Proper hydration before you start exercising “makes your body less stressed from the first minute of activity,” says Gibson. Drink a drink 20 minutes before you start. “Try drinking while exercising. When you start to thirst, you’re usually already pretty dehydrated. So you need to be a little more aggressive and say:” 5 or 10 minutes. Take a sip each time. ”If possible, bring a bottle of drinking water. Prolonged exercise will inevitably lead to dehydration and should be taken immediately after exercise. Sports drinks help your body hold the liquid a little faster, but water “does 100% work,” he adds. “Another drink that is often ignored is milk. It’s a very good hydration agent because of its very high protein content and electrolytes.”
Dresses for the weather
Gibson suggests “wear a vest instead of a T-shirt, choose a bright color that reflects part of the sun, and wear a hat,” and what you wear will help relieve the heat. .. He says technical fabrics are better than cotton to help wick sweat and feel cool. Sunscreen is needed, especially if more skin is exposed. To avoid sweating, choose one that is water resistant, Rob says. Don’t forget your sunglasses.

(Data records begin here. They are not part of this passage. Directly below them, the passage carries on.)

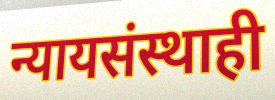
न्यायसंस्थाही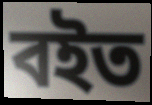
বইত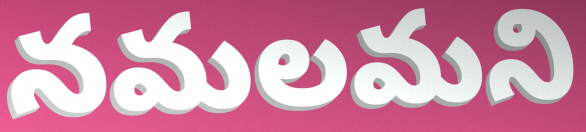
నమలమని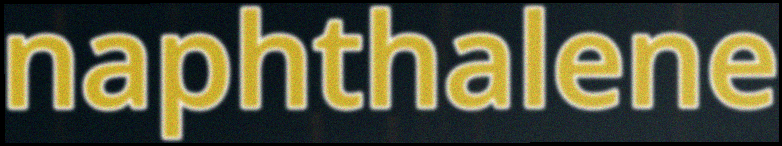
naphthalene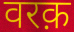
वरक़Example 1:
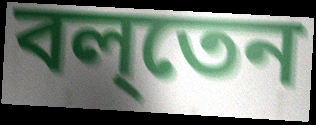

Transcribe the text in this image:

বল্‌তেন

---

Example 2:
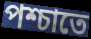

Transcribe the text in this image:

পশ্চাতে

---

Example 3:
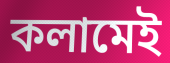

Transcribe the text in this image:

কলামেই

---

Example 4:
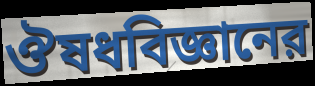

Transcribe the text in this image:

ঔষধবিজ্ঞানের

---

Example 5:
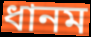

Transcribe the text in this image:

ধানমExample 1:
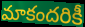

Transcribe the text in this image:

మాకందరికీ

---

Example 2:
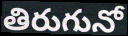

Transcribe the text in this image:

తిరుగునో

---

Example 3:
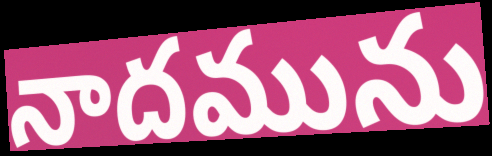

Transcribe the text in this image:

నాదమును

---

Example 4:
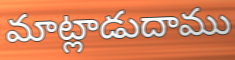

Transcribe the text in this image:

మాట్లాడుదాము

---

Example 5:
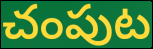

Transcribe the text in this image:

చంపుటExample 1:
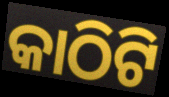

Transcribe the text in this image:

କାଠିଟି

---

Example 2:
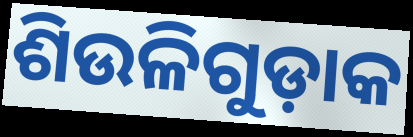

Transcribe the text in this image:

ଶିଉଳିଗୁଡ଼ାକ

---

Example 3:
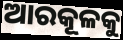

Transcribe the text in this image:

ଆରକୂଳକୁ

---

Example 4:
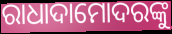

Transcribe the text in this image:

ରାଧାଦାମୋଦରଙ୍କୁ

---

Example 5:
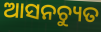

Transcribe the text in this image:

ଆସନଚ୍ୟୁତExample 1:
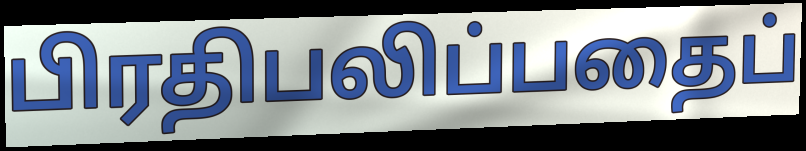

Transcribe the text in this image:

பிரதிபலிப்பதைப்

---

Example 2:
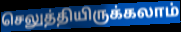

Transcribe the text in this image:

செலுத்தியிருக்கலாம்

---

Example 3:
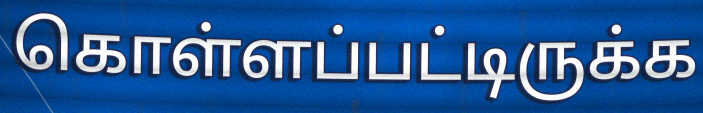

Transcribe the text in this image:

கொள்ளப்பட்டிருக்க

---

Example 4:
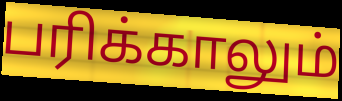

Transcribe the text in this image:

பரிக்காலும்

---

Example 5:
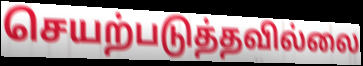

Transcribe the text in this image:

செயற்படுத்தவில்லைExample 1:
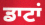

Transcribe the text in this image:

ਡਾਟਾਂ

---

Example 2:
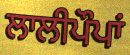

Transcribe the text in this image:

ਲਾਲੀਪੌਪਾਂ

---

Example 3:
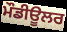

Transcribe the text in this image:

ਮੌਡੀਊਲਰ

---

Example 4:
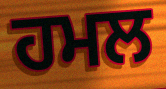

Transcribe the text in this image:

ਹਮਲ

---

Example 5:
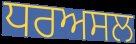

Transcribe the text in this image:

ਧਰਅਸਲ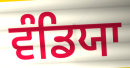
ਵੰਡਿਯਾ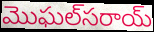
మొఘల్‌సరాయ్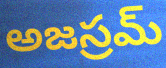
అజస్రమ్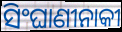
ସିଂଘାଣୀନାକୀ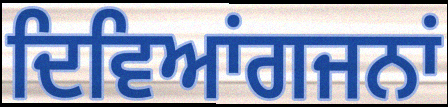
ਦਿਵਿਆਂਗਜਨਾਂ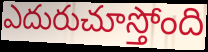
ఎదురుచూస్తోందిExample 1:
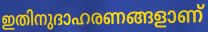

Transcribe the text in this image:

ഇതിനുദാഹരണങ്ങളാണ്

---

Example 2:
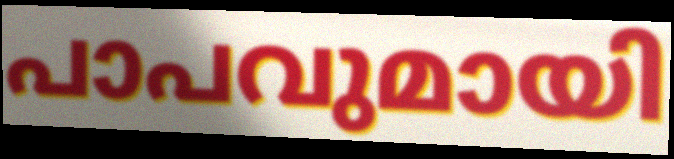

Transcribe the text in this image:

പാപവുമായി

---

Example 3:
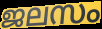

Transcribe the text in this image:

ജലസം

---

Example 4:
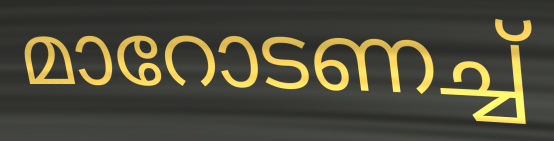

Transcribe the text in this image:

മാറോടണച്ച്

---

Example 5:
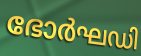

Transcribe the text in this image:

ഭോർഘഡി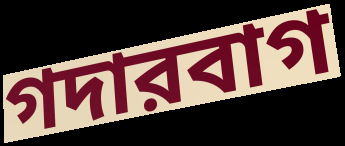
গদারবাগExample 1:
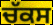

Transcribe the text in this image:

ਚੱਕਸ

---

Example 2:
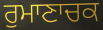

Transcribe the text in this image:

ਰੁਮਾਣਾਚਕ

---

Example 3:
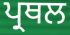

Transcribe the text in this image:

ਪ੍ਰਥਲ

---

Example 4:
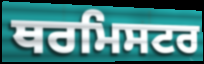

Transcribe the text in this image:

ਥਰਮਿਸਟਰ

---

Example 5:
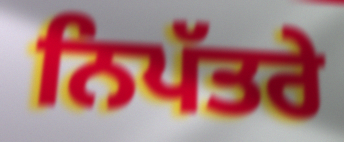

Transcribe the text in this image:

ਨਿਪੱਤਰੇ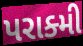
પરાક્મીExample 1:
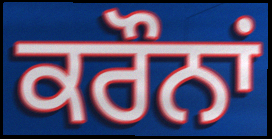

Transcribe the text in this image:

ਕਰੌਨਾਂ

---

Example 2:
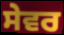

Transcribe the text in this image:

ਸੇਵਰ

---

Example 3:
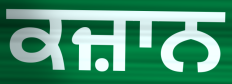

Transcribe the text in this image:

ਕਜ਼ਾਨ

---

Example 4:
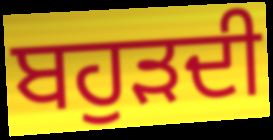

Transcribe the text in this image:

ਬਹੁੜਦੀ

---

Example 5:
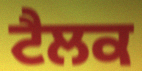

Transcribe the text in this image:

ਟੈਲਕ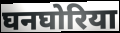
घनघोरियाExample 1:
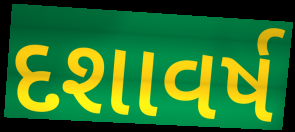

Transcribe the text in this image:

દશાવર્ષ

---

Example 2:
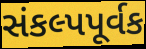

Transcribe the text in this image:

સંકલ્પપૂર્વક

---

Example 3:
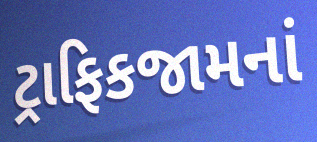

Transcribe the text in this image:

ટ્રાફિકજામનાં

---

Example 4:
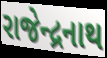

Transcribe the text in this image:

રાજેન્દ્રનાથ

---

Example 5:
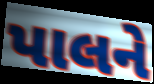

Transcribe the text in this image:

પાલને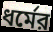
ধর্মের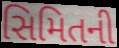
સિમિતની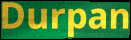
DurpanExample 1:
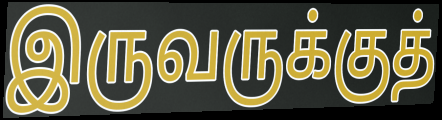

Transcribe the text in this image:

இருவருக்குத்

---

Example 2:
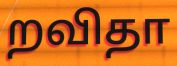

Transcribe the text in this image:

றவிதா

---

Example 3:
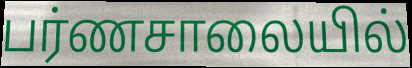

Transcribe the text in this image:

பர்ணசாலையில்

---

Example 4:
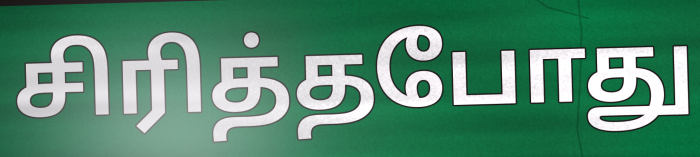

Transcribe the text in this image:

சிரித்தபோது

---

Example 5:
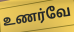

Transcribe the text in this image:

உணர்வே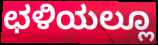
ಛಳಿಯಲ್ಲೂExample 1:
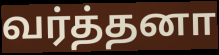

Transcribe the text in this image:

வர்த்தனா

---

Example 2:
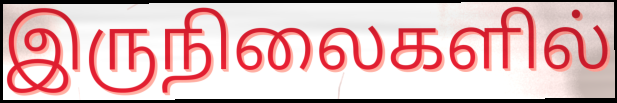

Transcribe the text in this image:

இருநிலைகளில்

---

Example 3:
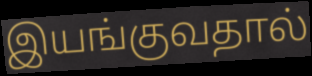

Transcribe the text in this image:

இயங்குவதால்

If you are prone to rubbing in hot weather, apply “petroleum jelly, gel, or any kind of lubricant” before exercising, Rob says. Clothes that fit snugly may help, but “in some cases, the friction can be high and can be exacerbated.” This is where sweat-wicking fabrics are superior to cotton. Cotton stays wet on the skin and increases irritation.
Try something else
You need to be careful when exercising in the heat, but don’t stop exercising, Gibson says. “If you participate in some sports, you may need to be more careful about equipment and activity levels. Layers of protective clothing for sports such as American football and field hockey can increase heat stress. There is, “he says. However, heat waves can be an opportunity to try something new. For example, swap running for swimming. Gibson recommends cycling. “Because we are moving faster, we get more airflow, which may help cool our bodies.”
Watch out for heat stroke
Rob says that the first signs that you are overheating are: “Shivering at the same time as intense sweating, your heart rate becomes very high (probably much higher than you would expect from that effort), and you feel nausea and vomiting. I advise it to be stuffy. The skin is pale, has a headache, and can be cramped in extreme situations. “As it progresses, it can become confusing, confusing, and absurd. There is a possibility. “It can be hard to find for yourself, but you can recognize if others are getting too hot,” Rob said. Therefore, consider exercising with your friends.
Cool your body
The purpose is to lower your core body temperature, Rob says. “Slashes and popsicles are really effective. Another way your body cools itself is by evaporative cooling. The skin’s moisture evaporates, creating a cooling effect.” Sweating does that. But spray mist is also useful. Cool your head and hands. “Because they are so sensitive in these areas, you can trick your body into thinking cool, or around your head and neck, by putting your hands in an ice bucket or cooling your face.” , When the “cold damp towel” sounds like a treat.